La parité euro-dollar continue de fléchir, s’approchant dangereusement de 1,1512, malgré un revirement de sentiment sur les marchés financiers concernant la politique monétaire américaine. Les récentes déclarations de responsables de la Réserve fédérale (Fed) laissent entrevoir une possible baisse des taux d’intérêt dès le mois de décembre, ce qui a initialement affaibli le dollar, mais n’a pas suffi à soutenir l’euro.
Ce changement de ton a été initié par Christopher Waller, gouverneur de la Fed, qui a exprimé son soutien à une réduction des taux en décembre, invoquant des risques croissants pour le marché du travail. D’autres membres du comité de politique monétaire, tels que Mary Daly et John Williams, ont confirmé cette orientation plus accommodante.
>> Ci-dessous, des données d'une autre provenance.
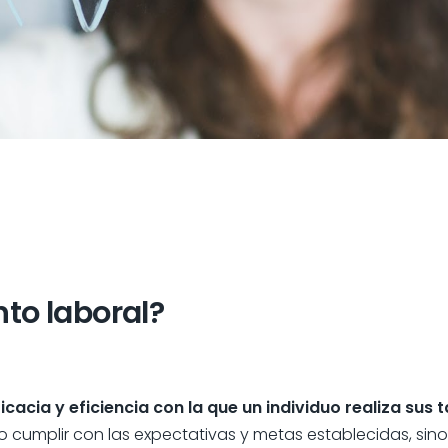
nto laboral?
ficacia y eficiencia con la que un individuo realiza sus
o cumplir con las expectativas y metas establecidas, si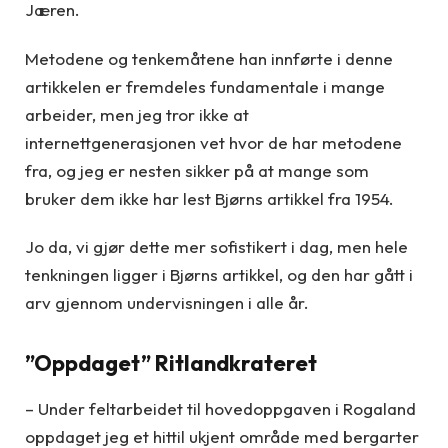
Jæren.
Metodene og tenkemåtene han innførte i denne
artikkelen er fremdeles fundamentale i mange
arbeider, men jeg tror ikke at
internettgenerasjonen vet hvor de har metodene
fra, og jeg er nesten sikker på at mange som
bruker dem ikke har lest Bjørns artikkel fra 1954.
Jo da, vi gjør dette mer sofistikert i dag, men hele
tenkningen ligger i Bjørns artikkel, og den har gått i
arv gjennom undervisningen i alle år.
”Oppdaget” Ritlandkrateret
– Under feltarbeidet til hovedoppgaven i Rogaland
oppdaget jeg et hittil ukjent område med bergarter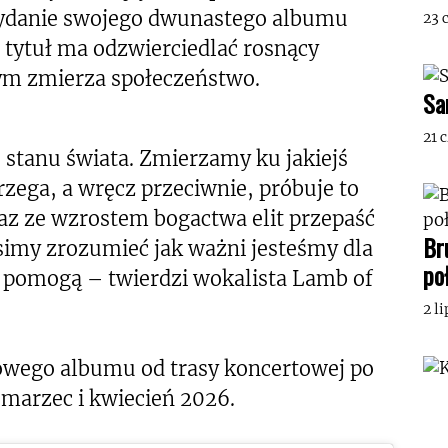
ydanie swojego dwunastego albumu
23 
 tytuł ma odzwierciedlać rosnący
ym zmierza społeczeństwo.
Sa
21 
stanu świata. Zmierzamy ku jakiejś
trzega, a wręcz przeciwnie, próbuje to
raz ze wzrostem bogactwa elit przepaść
Br
usimy zrozumieć jak ważni jesteśmy dla
po
e pomogą – twierdzi wokalista Lamb of
2 l
owego albumu od trasy koncertowej po
marzec i kwiecień 2026.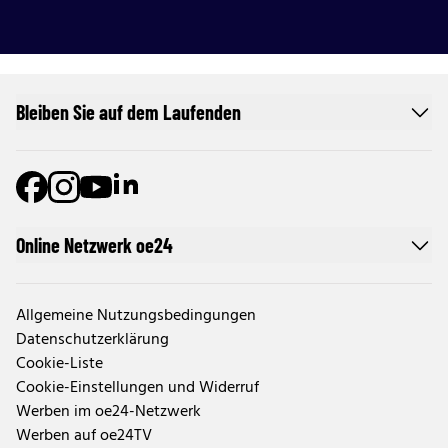
Bleiben Sie auf dem Laufenden
Online Netzwerk oe24
Allgemeine Nutzungsbedingungen
Datenschutzerklärung
Cookie-Liste
Cookie-Einstellungen und Widerruf
Werben im oe24-Netzwerk
Werben auf oe24TV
Waller a également précisé que les décisions de politique monétaire pour 2026 dépendront de l’analyse d’un volume important de données économiques qui sont désormais disponibles, après la fin de la fermeture partielle de l’administration américaine.
Cette communication coordonnée a entraîné une réévaluation significative des anticipations du marché concernant les taux d’intérêt. La probabilité implicite d’une baisse de 25 points de base en décembre a bondi à 81 %, contre seulement 42 % il y a une semaine. Néanmoins, le dollar américain a démontré une certaine résilience face à ces développements.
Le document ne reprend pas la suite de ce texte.